DESAFIO 1: No texto sobre cruzeiros marítimos, com que frequência os navios fazem escalas?
DESAFIO 2: Escreva a continuação do texto sobre cruzeiros marítimos, começando logo depois da última frase.

DOCUMENTO DE ORIGEM:
+ + +

Toda a grandiosidade da indústria dos cruzeiros marítimos, com novos e gigantescos navios lançados ao mar na década final do século XX, esconde porém um fato negativo: nesses novos navios de cruzeiro não se procura viver a experiência diferente que o mar e a navegação oferecem em todos os seus aspectos mais significativos, e a ênfase a bordo dos navios de cruzeiro modernos é dada ao prolongamento do tipo de vida em terra firme, em detrimento dos elementos marinheiros e marítimos.

Prolongam-se, assim, os males da vida citadina e burguesa: agitação, estresse, impaciência, superficialidades e vícios, tudo isto sendo patrocinado pela frenética e constante agitação de bordo: cassinos, espetáculos de gosto duvidoso, máquinas caça-níqueis, discotecas, anúncios desta ou daquela atividade (já não sabem o que mais inventar para distrair os turistas), tudo - menos paz e tranqüilidade. Nesses cruzeiros marítimos, geralmente não se vai a lugar nenhum: passa-se, somente, embarcando e desembarcando no mesmo porto inicial.

Visitas curtas - Os navios fazem percursos, costeando as terras com escalas freqüentes (a cada um ou dois dias) e parando em porto para visitas extremamente breves. Ao cabo de uma meia dúzia destas passagens por terra, o passageiro cruzeirista não sabe bem onde se encontra, cansado das subidas e decidas, confuso pelo estresse e pela síndrome do "eu também vi ou quero ver".

+ + +

DADOS APRESENTADOS:
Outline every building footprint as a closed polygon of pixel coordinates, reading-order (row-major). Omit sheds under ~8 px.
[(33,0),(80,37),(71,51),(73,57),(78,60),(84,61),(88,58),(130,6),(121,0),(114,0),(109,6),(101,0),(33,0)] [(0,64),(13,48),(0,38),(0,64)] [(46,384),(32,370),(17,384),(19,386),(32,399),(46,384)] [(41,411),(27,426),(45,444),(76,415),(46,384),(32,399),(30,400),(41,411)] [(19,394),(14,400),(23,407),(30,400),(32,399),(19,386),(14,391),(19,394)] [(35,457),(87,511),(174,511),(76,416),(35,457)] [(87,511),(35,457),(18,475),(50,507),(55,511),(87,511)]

+ + +

RESULTADO DO EXERCÍCIO 1: A cada um ou dois dias.

RESULTADO DO EXERCÍCIO 2:
A realização de um cruzeiro marítimo não é, porém, necessariamente uma experiência negativa, mas nada tem a ver com uma viagem marítima. Neste último caso, realiza-se uma travessia, vai-se de um porto de embarque para outro de desembarque, transfere-se corpo e espírito para outra dimensão, absorve-se o mar e o ambiente marinho como um elixir de mudança, a calma e a reflexão predominam, os ambientes de bordo tornam-se familiares e as pessoas têm tempo para conversar e se conhecerem melhor - o navio passa a ser um meio para uma viagem de reencontro com a natureza e com outros seres humanos.

Quando uma viagem marítima é realizada por um período relativamente longo (duas a três semanas), no convívio de um número não muito elevado de passageiros e com a realização de várias escalas espaçadas, onde em cada uma destas o navio permanece um ou dois dias (ao invés de apenas algumas horas), então torna-se possível alcançar a dimensão exata e as verdadeiras sensações derivadas de uma viagem por mar!


A embarcação fez a primeira escala em Santos em 3/1988, na linha interamericana da Ivaran

Pérola - Pérola rara no mundo da navegação moderna a oferecer tal oportunidade (comum em outros tempos menos frenéticos) é o navio misto de bandeira norueguesa Americana.

Concebido como combi-liner (combinado de passageiros e carga) pela armadora Ivarans Rederi, também conhecida como Ivaran, planejado e desenhado pelos arquitetos navais Arnesen e Christensen, de Oslo, o Americana representou a realização de audacioso projeto, sem paralelos precedentes, ou seja, a conjugação de navio de linha (com luxuosas acomodações para uma centena de passageiros) com navio de carga porta-contêineres (capaz de transportar em seus porões e convés até 1.100 contêineres, a uma velocidade de cruzeiro próxima a 20 nós ou 37 km/hora).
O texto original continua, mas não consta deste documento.